*GOAL OF THE EXERCISE:* According to the article on the Bend City Council's emergency session, how many COVID-19 outbreaks has Deschutes County had since Oct. 1?

*PROVIDED TEXT:*
Special meeting called after school board pressed for action
BEND, Ore (KTVZ) -- The Bend City Council met in an emergency session Thursday to discuss the recent surge of COVID-19 cases in Oregon and Deschutes County, and discuss steps they can take to help combat it, in hopes of getting kids back in school.
With much of the surge tied to private, social gatherings, a big topic of discussion for the council was messaging.
City Manager Eric King said, "The challenge here, is we don't have the (legal) ability to go into people's private homes."
That's why he said curbing the spread of COVID-19 in Bend and around the state (the nation, in fact) has been so difficult.
And that's concerning everyone, with Thanksgiving just two weeks away.
Deschutes County Health Services Director Dr. George Conway detailed a large amount of stats and information in his presentation to councilors.
"We need to coherently message and discourage large holiday gatherings," Conway said. "And this, of course, is in the governor's message last week."
Conway said there have been 36 outbreaks in the county since Oct. 1, 25 of them in Bend, including six at long-term care facilities, three at gym, exercise and recreation facilities, and two at private parties, though they were more frequently mentioned.
Because bars and restaurants have not been added to the state's contact tracing questionnaire, Conway added: "Absence of evidence is not evidence of absence."
And the knowledge has evolved with the virus, which began mostly affecting older people, then middle-aged adults and in the last few months has seen a definite shift toward young adults and teens.

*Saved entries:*

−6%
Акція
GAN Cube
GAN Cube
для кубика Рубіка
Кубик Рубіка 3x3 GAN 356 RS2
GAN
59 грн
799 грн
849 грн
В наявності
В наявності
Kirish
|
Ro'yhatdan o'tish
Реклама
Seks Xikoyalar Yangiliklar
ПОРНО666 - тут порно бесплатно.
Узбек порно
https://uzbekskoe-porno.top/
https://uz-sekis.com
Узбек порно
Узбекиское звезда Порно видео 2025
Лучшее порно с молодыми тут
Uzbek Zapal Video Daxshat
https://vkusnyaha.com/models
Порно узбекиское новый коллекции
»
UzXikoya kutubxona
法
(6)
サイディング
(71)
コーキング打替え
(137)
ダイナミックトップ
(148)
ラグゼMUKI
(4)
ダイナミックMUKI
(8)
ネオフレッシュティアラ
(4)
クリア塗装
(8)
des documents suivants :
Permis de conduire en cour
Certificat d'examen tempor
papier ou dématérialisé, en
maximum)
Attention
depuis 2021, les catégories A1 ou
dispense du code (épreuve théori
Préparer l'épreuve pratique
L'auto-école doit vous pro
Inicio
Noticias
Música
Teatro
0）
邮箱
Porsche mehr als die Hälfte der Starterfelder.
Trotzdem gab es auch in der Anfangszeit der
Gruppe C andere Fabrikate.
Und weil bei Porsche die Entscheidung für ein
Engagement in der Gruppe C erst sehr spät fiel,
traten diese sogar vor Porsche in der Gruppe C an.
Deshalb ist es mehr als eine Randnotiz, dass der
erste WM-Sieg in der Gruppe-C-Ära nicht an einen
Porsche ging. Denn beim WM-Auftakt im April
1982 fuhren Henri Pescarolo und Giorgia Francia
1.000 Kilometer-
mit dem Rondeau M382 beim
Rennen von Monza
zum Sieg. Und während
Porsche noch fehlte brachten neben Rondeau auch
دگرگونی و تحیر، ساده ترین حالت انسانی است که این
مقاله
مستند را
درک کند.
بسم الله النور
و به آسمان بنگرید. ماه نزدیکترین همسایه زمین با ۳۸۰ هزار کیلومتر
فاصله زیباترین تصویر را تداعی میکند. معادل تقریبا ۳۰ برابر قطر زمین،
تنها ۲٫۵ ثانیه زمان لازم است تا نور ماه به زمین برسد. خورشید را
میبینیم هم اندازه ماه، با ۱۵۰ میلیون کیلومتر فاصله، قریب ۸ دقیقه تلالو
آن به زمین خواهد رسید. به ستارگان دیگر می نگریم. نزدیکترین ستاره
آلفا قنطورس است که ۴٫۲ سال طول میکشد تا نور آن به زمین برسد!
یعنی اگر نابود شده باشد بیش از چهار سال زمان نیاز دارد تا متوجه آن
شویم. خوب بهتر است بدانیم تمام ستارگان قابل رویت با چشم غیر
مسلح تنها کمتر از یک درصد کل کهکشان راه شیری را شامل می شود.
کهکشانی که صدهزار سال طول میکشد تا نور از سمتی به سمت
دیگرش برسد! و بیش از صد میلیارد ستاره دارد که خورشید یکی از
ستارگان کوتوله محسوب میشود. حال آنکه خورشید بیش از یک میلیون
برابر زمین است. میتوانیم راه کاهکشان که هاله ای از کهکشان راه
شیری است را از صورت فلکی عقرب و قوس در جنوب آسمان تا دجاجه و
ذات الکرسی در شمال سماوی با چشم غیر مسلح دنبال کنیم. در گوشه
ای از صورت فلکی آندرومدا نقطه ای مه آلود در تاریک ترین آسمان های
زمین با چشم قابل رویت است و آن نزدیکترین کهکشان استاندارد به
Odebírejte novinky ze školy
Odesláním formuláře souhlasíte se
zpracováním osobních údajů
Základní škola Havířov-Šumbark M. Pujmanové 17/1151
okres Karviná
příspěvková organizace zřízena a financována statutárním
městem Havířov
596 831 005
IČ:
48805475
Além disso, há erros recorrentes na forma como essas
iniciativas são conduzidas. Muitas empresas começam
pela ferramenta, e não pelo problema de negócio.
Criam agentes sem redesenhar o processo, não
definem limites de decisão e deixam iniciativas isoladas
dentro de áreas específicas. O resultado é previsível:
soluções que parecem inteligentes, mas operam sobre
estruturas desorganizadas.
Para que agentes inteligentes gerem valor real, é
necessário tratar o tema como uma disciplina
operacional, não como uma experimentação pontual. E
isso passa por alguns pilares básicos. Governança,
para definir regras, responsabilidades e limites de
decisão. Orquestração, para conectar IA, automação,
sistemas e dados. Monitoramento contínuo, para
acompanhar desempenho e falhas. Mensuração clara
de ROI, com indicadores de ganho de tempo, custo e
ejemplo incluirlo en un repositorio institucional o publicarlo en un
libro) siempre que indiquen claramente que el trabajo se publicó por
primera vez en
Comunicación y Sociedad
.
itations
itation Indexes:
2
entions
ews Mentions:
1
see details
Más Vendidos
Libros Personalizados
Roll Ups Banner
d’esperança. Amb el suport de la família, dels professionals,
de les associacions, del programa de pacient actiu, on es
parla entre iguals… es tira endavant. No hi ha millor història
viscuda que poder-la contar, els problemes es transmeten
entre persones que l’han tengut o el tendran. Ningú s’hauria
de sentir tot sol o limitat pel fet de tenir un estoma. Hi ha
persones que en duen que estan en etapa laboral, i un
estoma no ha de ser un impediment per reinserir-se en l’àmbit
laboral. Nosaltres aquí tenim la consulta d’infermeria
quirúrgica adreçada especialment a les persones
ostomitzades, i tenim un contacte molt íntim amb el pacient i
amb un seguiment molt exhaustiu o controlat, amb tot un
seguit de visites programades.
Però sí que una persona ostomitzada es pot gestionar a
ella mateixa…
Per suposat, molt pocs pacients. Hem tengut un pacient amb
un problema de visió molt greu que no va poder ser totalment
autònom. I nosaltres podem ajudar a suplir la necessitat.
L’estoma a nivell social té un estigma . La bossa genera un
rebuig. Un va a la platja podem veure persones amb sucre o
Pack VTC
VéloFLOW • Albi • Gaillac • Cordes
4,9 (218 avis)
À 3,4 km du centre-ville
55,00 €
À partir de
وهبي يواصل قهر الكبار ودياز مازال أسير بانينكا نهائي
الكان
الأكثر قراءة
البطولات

*THE COMPLETED TASK:* 36 outbreaks.